Deeper into the Model That Started It All

On Twitter earlier today, I quipped that Governor Raimondo says she intends to make decisions about opening our economy based on “science and fact,” but she won’t show anybody the model she’s using to make decisions.  That’s not how science works.

Shortly thereafter, I came across an essay by Steve Trost, of the Oklahoma State University and the Institute for the Study of Free Enterprise, with the following intent:

As a very technical person who remains inherently skeptical of claims not supported by solid evidence and/or well-reasoned arguments, I took it upon myself to review a plethora of reports and data analyses regarding the spread of the deadly SARS-CoV2 virus (the virus that causes COVID-19). In that respect, I strongly prefer going to the source documents written by acclaimed ‘experts’ rather than merely relying upon interpretations (or interpretations of interpretations) presented by journalists.

As a direct result of my aforementioned skepticism, I have closely reviewed the COVID-19 data analyses and reports produced by three distinguished teams of researchers – the Imperial College in London, Oxford University, and the University of Washington.

For the post in question, Trost focused on the Imperial College model, because that’s the one that predicted 2.2 million deaths in the United States if we did nothing in the face of the coronavirus and that therefore kicked off the “media hysteria and extreme political reactions.”  What he finds might surprise those who’ve followed news through mainstream sources.

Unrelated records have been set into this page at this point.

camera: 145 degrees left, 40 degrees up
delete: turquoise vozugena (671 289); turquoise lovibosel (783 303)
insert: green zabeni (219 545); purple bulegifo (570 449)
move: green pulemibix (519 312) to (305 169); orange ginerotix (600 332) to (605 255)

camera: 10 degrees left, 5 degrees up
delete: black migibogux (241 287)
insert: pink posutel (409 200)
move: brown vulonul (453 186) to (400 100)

Namely, the Imperial College team found that U.S. deaths could be reduced 98% (to fewer than 50,000) by following a targeted strategy:

Their comprehensive COVID-19 suppression plan (the one they predicted would reduce deaths by 98%) involved four specific ‘social isolation’ strategies: case isolation (CI), household quarantine (HQ), social distancing (SD), and school closures (PC). More specifically, the above strategies can be grouped into three distinct responses:

  • case isolation at home (CI) and household quarantine (HQ) (if you have symptoms, everyone in your household stays at home for 14 days, i.e. no direct contact with anyone outside the household, with the exception of medical professionals, as needed for testing and/or treatment),
  • social distancing of the entire population (SD) (if no one in your household has symptoms, you can still go to work, but you are expected to reduce social contact by 25% at work and by 75% everywhere else), and
  • closure of schools and universities (PC) (government closes all schools, 25% of universities remain open).

Another extremely important aspect of the Imperial College COVID-19 suppression plan (that has been completely ignored by the media and politicians and just about everyone else) is that the strategies were designed to be applied LOCALLY or REGIONALLY, based on triggers tied to the # of empty ICU beds available within a given community.

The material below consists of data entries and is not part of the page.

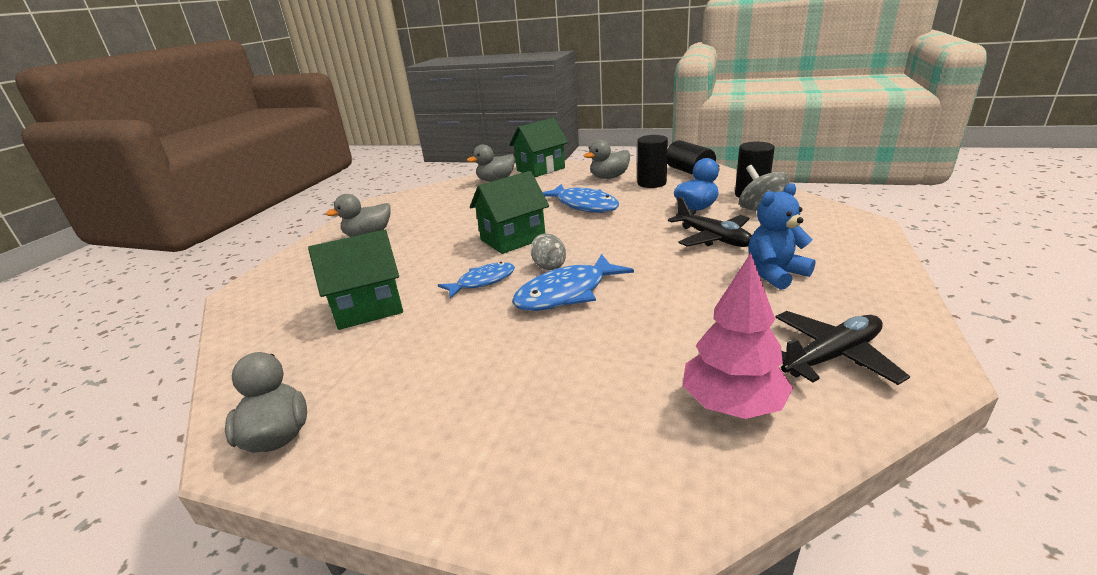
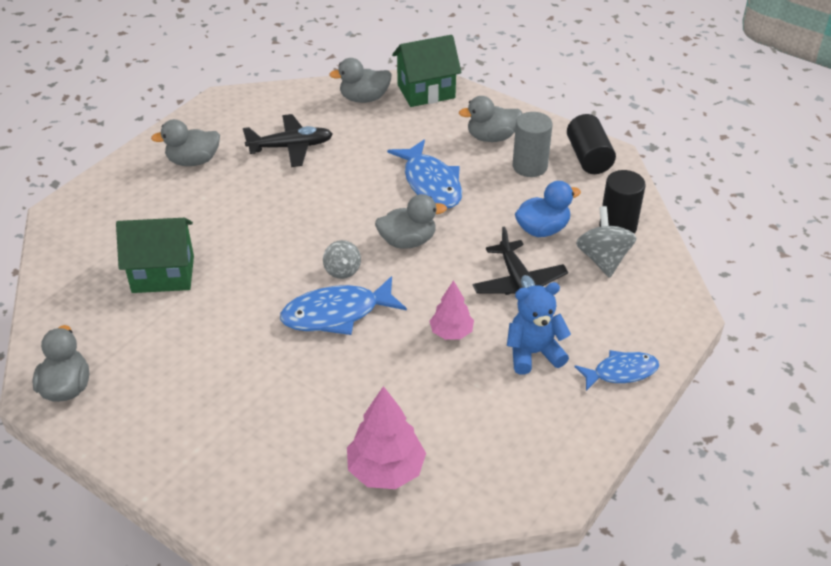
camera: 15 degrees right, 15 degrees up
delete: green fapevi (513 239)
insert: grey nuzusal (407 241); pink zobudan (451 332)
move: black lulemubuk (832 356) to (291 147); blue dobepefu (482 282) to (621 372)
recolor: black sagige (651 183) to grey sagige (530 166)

In other words, a rational approach to address the actual problem our society was facing would have been 98% effective and without destroying our economy and putting our civil rights on the line.  Even more:

…the Imperial College epidemiologists analyzed the effect of stopping mass gatherings and concluded that stopping mass gatherings “is predicted to have relatively little impact … because the contact-time at such events is relatively small compared to the time spent at home, in schools or workplaces and in other community locations” [italics Trost’s]

Notably, that means Easter Mass could have gone on.

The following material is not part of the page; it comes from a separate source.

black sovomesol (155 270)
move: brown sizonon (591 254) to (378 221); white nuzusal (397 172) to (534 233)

Instead of a reasoned approach, we went with panic and “we’re two weeks late to stop this thing.”  Now, like Trost, I like to go to original sources, so I can’t say whether the sledge hammer approach will prove to have been correct in a more thorough analysis with the data that the coming months will provide.  I will say, though, that the reasoned approach intuitively seems more appropriate to a virus with a 98% survival rate, and it is also in keeping with our experience that the results are coming back way lower than we’ve been led to expect.

Moreover, in a state where 75% of all COVID-19 deaths have occurred in nursing homes, a strategy that explicitly focused on such populations may very well have been more effective in keeping down deaths than trying to hit the brakes on our entire society.